Guten Morgen,
„im Rahmen der Geschäftsbesorgung / des Auftrages werden Verträge vom Beauftragten auf Rechnung einer anderen Person geschlossen. Sämtliche Vor- und Nachteile aus dem abgeschlossenen Geschäften treffen in der Regel nur den Auftraggeber und er trägt auch das Risiko“, habe ich gerade gelesen.
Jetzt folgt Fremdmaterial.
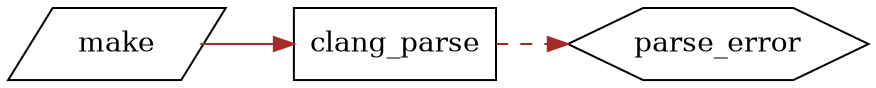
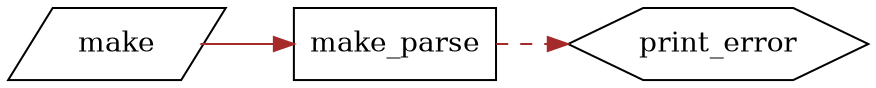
  digraph {
    rankdir=LR
    edge [color=brown]
    make [data="{\"input\":{\"target\" : \"demo\"}}" shape=parallelogram]
-   clang_parse [shape=box]
-   print_error [shape=hexagon label=parse_error]
+   clang_parse [shape=box label=make_parse]
+   print_error [shape=hexagon]
    make -> clang_parse [style=solid]
    clang_parse -> print_error [style=dashed]
  }
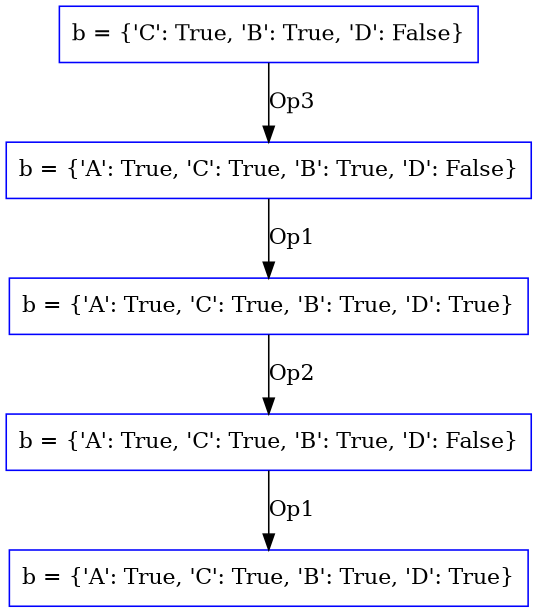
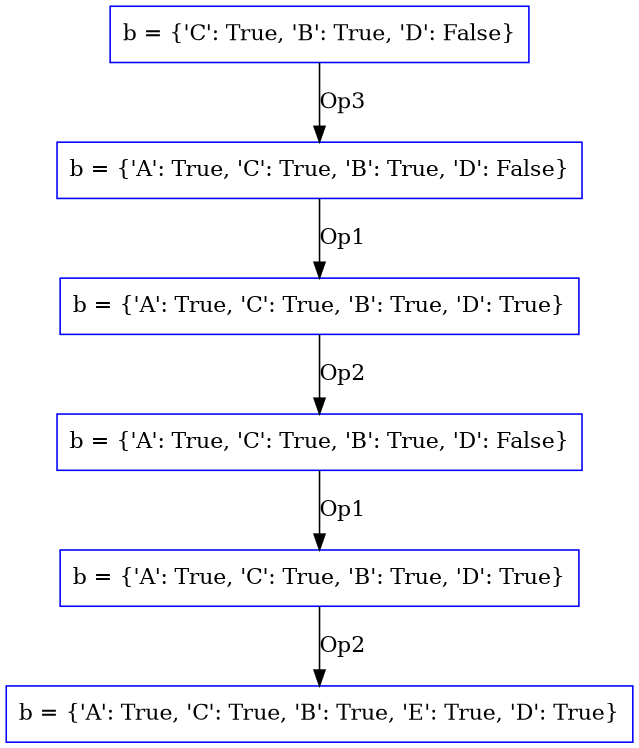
  digraph {
    node [color=blue shape=box]
    n1 [label="b = {'C': True, 'B': True, 'D': False}"]
    n2 [label="b = {'A': True, 'C': True, 'B': True, 'D': False}"]
    n3 [label="b = {'A': True, 'C': True, 'B': True, 'D': True}"]
    n4 [label="b = {'A': True, 'C': True, 'B': True, 'D': False}"]
    n5 [label="b = {'A': True, 'C': True, 'B': True, 'D': True}"]
+   n6 [label="b = {'A': True, 'C': True, 'B': True, 'E': True, 'D': True}"]
    n1 -> n2 [label=Op3]
    n2 -> n3 [label=Op1]
    n3 -> n4 [label=Op2]
    n4 -> n5 [label=Op1]
+   n5 -> n6 [label=Op2]
  }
Wenn beispielsweise, der an der Technik nicht interessierte A den Bekannten B beauftragt, ihm einen Computer zu kaufen, dann schließt doch der Bekannte B mit dem Computergeschäft C einen Kaufvertrag ab. Das Risiko für diesen Kauf trägt B im Außenverhältnis mit C doch ausschließlich B selbst und nicht der Auftraggeber A, oder? Wenn C das Geld für den Computer nicht bekommt, dann wird es sich ausschließlich an B wenden können, den der hat ja im eigenen Namen den Computer gekauft, oder kann B verlangen, dass C direkt auf A zurückgreift? Kann ich mir nicht vorstellen, denn auf wessen Rechnung ein Kauf erfolgt, erfährt C ja nicht, ihn interessiert nur, auf wessen Namen das Geschäft läuft und dies läuft bei einer Geschäftsbesorgung / einem Auftrag auf den Namen von B.
Eine zweite Frage: Wie schaut es mit den Eigentumsverhältnissen am „Auftragsgut“ bei einem Verkaufs-Auftrag aus? Wenn der Auftraggeber A den Bekannten B beauftragt, seinen Computer zu verkaufen und B diesen wirksam den Käufer C verkauft, erhält B dann für einen kurzen Moment das Eigentum, oder ist es dort wie beim Verkaufs-Kommissionsgeschäft, beim dem das Eigentum beim Kommittenten bleibt, bis der Kommissionär es kraft seiner Ermächtigung wirksam auf den Ankäufer überträgt. Dann würde B an C eine fremde Sache (da B ja nicht Eigentümer ist) verkaufen, geht das überhaupt?
Was passiert, wenn B und C wirksam einen Kaufvertrag abschließen, A aber seinen Computer dann nicht herausgibt. Wer haftet in diesem Falle gegenüber C?